WebResponse objResponse;
WebRequest objRequest = System.Net.HttpWebRequest.Create(url);
objResponse = objRequest.GetResponse();
using (StreamReader sr =
new StreamReader(objResponse.GetResponseStream()) )
result = sr.ReadToEnd();
// Close and clean up the StreamReader

return result;

So I decided to go down that route rather than trying to debug what was happening in the SgmlReader.

I then fed the SgmlReader instance to the System.Xml.XPath.XPathDocument objects constructor. I then called the XPathDocument.CreateNavigator method so that I’d have an instance of System.Xml.XPath.XPathNavigator to find the correct HTML nodes. I thought about using XSLT to convert the HTML into RSS directly, but I’ve had a lot less experience with the XPathNavigator, so I decided that was more of a challenge.

First, I had to find the table that contained the unique visitors list. By looking at the page’s source, I found that the correct table had a child table with the text “Last 20 Visitors”. The structure looks something like:

<table colspan=”4″> <tr> <td> <table colspan=”4″< <tr> <td> <font> <b> Last 20 Visitors </b> </font> </td> </tr> </table> </td> </tr> <tr> <td> Here </td> <td> is </td> <td> the </td> <td> data. </td> </tr> <tr> <td> Here </td> <td> is </td> <td> more </td> <td> data. </td> </tr> </table>

So, I started out using the following XPath expression to find that child table:

//table[./tr/td/font/b/text() = ‘Last 20 Visitors’]

This would find any table that had a TR element, which contained a TD element, which contained…oh you get the picture.

Once I had the correct child table, I had to find its parent table.
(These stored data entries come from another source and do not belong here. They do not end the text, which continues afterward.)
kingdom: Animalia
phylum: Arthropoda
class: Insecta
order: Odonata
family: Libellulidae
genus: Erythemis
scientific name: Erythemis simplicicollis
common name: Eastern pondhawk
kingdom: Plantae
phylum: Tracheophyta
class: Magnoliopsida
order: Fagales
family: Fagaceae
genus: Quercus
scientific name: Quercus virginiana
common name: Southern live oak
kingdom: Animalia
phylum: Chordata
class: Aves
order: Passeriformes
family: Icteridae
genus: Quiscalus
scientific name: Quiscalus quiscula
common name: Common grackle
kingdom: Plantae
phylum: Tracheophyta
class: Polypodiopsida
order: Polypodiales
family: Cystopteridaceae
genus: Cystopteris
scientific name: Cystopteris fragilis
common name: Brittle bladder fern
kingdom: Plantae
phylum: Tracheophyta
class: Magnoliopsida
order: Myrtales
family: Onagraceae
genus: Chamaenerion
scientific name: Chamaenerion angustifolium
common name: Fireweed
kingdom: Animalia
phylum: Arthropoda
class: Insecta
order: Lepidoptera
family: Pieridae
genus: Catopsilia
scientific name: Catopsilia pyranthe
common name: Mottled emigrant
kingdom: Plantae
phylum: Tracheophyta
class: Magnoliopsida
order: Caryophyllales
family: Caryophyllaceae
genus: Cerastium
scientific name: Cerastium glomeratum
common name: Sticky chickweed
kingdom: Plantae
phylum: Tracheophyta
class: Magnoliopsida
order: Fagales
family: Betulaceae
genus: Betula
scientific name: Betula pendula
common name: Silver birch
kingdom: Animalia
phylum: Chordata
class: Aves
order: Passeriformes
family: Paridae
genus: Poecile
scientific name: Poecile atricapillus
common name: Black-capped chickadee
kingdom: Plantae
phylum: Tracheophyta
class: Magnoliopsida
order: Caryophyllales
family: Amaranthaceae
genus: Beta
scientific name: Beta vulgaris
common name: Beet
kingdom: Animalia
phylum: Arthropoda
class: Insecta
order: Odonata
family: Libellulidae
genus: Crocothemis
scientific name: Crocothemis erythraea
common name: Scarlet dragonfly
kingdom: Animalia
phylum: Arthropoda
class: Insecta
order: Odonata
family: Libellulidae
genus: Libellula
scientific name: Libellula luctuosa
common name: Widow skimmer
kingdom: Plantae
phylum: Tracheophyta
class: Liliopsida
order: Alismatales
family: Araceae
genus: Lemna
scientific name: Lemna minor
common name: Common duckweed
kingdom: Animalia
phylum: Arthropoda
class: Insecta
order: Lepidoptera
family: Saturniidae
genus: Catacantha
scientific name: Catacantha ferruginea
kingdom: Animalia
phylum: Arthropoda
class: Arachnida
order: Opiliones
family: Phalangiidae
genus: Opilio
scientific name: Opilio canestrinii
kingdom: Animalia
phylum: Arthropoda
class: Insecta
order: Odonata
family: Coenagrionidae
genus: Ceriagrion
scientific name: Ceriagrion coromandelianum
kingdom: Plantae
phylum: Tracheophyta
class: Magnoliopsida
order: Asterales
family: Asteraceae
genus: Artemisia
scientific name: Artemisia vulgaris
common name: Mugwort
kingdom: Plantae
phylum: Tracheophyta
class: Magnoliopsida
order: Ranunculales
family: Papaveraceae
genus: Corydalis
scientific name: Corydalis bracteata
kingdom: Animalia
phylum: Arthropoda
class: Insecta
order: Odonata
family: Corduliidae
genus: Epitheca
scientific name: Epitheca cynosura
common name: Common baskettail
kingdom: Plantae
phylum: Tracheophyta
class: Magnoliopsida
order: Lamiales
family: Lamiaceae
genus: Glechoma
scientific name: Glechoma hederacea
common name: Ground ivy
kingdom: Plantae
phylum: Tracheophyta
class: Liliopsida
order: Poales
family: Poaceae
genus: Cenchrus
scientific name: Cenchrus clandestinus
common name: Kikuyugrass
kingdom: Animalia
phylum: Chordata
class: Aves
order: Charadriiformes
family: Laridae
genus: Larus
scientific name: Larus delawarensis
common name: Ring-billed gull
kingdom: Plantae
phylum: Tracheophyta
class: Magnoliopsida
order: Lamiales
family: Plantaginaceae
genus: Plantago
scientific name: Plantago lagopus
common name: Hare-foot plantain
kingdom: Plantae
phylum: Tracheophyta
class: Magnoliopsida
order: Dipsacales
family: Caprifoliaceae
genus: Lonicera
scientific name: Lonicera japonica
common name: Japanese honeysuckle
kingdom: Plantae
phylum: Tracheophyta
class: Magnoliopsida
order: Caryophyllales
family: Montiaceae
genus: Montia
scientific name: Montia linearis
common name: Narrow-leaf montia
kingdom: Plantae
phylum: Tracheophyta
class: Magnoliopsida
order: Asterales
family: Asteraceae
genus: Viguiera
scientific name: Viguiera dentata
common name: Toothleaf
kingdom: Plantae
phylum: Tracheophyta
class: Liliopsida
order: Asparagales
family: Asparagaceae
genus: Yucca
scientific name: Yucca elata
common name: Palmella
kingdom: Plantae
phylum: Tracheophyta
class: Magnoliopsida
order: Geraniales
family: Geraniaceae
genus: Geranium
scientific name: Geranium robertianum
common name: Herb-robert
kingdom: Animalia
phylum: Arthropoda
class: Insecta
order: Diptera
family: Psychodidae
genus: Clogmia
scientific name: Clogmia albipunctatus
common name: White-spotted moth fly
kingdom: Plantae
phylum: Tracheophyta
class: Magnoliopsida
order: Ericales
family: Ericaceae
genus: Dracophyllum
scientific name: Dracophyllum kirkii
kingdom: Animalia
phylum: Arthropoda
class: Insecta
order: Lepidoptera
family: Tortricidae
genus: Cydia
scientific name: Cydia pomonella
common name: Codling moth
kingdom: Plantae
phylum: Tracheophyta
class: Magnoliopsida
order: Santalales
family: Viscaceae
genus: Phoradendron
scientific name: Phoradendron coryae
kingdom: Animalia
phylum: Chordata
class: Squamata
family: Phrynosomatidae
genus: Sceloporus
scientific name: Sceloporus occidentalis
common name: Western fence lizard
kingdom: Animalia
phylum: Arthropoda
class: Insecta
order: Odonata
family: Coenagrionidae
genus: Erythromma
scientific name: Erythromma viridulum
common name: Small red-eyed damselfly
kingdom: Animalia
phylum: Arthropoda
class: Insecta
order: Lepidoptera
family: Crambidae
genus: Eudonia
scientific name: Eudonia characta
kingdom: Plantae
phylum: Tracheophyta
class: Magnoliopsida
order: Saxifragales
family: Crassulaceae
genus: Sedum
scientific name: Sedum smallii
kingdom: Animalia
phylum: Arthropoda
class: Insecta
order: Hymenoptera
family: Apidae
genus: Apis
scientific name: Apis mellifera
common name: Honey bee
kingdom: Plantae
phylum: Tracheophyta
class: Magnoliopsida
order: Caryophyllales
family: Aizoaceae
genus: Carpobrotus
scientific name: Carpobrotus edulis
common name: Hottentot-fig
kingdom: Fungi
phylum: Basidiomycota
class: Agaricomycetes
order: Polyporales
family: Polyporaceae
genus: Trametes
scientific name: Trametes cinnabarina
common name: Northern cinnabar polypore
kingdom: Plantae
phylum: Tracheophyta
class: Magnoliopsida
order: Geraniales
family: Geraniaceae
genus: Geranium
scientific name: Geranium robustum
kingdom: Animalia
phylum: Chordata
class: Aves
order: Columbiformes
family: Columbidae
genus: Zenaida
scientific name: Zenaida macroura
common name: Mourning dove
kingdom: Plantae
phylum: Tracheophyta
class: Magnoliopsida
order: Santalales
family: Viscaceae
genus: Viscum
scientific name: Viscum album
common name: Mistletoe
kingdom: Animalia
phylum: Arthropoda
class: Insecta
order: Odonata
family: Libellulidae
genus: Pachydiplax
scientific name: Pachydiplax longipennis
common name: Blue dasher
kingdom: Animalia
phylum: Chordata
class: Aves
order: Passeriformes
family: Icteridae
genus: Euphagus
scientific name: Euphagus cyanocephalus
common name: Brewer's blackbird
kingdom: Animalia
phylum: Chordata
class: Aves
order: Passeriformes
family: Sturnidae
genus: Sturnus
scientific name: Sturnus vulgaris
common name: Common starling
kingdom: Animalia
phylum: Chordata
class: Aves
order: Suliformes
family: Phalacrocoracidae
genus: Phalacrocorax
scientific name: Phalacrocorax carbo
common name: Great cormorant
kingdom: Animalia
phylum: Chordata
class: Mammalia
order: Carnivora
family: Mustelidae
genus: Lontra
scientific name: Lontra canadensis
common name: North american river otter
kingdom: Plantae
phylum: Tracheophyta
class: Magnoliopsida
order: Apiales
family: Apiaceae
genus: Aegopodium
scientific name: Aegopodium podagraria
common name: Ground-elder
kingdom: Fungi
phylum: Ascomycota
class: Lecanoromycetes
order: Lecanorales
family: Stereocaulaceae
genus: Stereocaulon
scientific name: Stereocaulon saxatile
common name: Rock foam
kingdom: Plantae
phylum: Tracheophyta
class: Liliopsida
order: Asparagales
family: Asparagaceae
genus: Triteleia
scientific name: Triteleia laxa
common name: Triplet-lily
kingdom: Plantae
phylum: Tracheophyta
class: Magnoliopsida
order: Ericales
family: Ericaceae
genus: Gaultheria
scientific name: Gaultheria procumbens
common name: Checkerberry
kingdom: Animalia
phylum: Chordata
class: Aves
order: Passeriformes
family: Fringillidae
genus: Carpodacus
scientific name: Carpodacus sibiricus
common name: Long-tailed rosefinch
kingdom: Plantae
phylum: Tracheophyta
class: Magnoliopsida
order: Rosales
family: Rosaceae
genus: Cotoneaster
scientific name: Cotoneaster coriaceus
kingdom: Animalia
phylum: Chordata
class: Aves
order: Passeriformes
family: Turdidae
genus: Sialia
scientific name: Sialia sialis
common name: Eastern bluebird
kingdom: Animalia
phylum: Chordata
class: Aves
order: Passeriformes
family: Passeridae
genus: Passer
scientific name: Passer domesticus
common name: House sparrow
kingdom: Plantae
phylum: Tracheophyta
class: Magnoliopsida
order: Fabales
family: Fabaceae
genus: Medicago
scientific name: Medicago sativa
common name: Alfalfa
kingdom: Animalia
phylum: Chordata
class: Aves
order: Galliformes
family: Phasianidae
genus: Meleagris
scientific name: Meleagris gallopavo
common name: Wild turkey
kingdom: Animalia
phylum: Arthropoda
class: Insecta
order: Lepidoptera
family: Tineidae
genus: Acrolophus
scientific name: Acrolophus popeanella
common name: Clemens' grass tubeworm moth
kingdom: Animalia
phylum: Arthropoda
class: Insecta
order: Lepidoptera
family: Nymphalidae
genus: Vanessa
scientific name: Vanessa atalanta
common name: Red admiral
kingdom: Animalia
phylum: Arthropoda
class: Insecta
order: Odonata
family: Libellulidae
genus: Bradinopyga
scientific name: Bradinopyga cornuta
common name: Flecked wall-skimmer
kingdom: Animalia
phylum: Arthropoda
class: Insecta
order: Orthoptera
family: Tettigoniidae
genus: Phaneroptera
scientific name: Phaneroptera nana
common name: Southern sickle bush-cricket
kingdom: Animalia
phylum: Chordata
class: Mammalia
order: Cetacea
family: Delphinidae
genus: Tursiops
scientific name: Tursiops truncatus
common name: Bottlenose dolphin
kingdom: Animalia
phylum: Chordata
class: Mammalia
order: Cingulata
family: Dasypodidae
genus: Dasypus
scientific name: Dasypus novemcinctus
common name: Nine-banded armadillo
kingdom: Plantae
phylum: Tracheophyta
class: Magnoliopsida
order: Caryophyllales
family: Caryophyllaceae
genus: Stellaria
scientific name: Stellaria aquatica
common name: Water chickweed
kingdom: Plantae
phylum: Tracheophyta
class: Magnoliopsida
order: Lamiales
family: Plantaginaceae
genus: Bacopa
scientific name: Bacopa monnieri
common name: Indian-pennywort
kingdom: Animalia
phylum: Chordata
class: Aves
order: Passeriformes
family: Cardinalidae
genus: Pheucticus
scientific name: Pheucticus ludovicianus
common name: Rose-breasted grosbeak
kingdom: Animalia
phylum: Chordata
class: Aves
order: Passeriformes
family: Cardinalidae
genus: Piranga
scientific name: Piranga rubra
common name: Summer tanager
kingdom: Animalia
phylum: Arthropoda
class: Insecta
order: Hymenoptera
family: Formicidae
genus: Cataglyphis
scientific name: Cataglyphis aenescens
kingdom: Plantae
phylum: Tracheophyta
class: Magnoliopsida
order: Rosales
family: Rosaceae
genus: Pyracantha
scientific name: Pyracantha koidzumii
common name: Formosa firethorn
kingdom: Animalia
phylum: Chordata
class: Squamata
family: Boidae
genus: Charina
The following little loop kept walking the tree of elements up to the first table:

do { iter.Current.MoveToParent(); } while (iter.Current.Name != “table”);

At that point, all I had to do was loop through each tr to get each item, and then each td contained therein to get the values for the item. I used the XmlTextWriter to write the correct information to the HttpResponse.OutputStream for my ASPX page.

There was only one more snag. The date displayed on the Extreme Tracking page is in some weird format which isn’t related to any RFC I’ve ever seen. I needed to get it into a format that a reader could handle. Luckily, I’d just read Martin Gudgin’s post about using DateTime.ToString(“r”) to get a string in the RFC822 format, so getting the date out wouldn’t be a problem. However, I still needed to get the date into a DateTime structure. The date’s looked like:

16 Sep, Tue, 10:51:07

I started to write some complicated string parsing stuff before I remembered that I was using .Net and cracked open MSDN. I quickly snipped out the 15 or so lines I’d written to parse the date and replaced it with:

currentDate = DateTime.ParseExact(values[0], “dd MMM, ddd, HH:mm:ss”, DateTimeFormatInfo.CurrentInfo);

Voila! I now have a cool RSS feed that lists the unique visitors to my site. Ah, the power of cheese .Net!

To be honest, it probably wouldn’t have taken any more time for me to write my own counter. In addition, the folks at Extreme Tracking are providing me with a good advertising driven service, so I have no intentions to encourage folks to screen scrape their content. I wrote this feed mainly for the fun of it, and to get some more hands on time with XPathNavigator.

On top of that, I’d never use this for any type of production app. The code is pretty fragile, and will blow up as soon as the tracking company makes even a tiny modification to their page design.

It was still fun though ;). Ok, back to my lunch.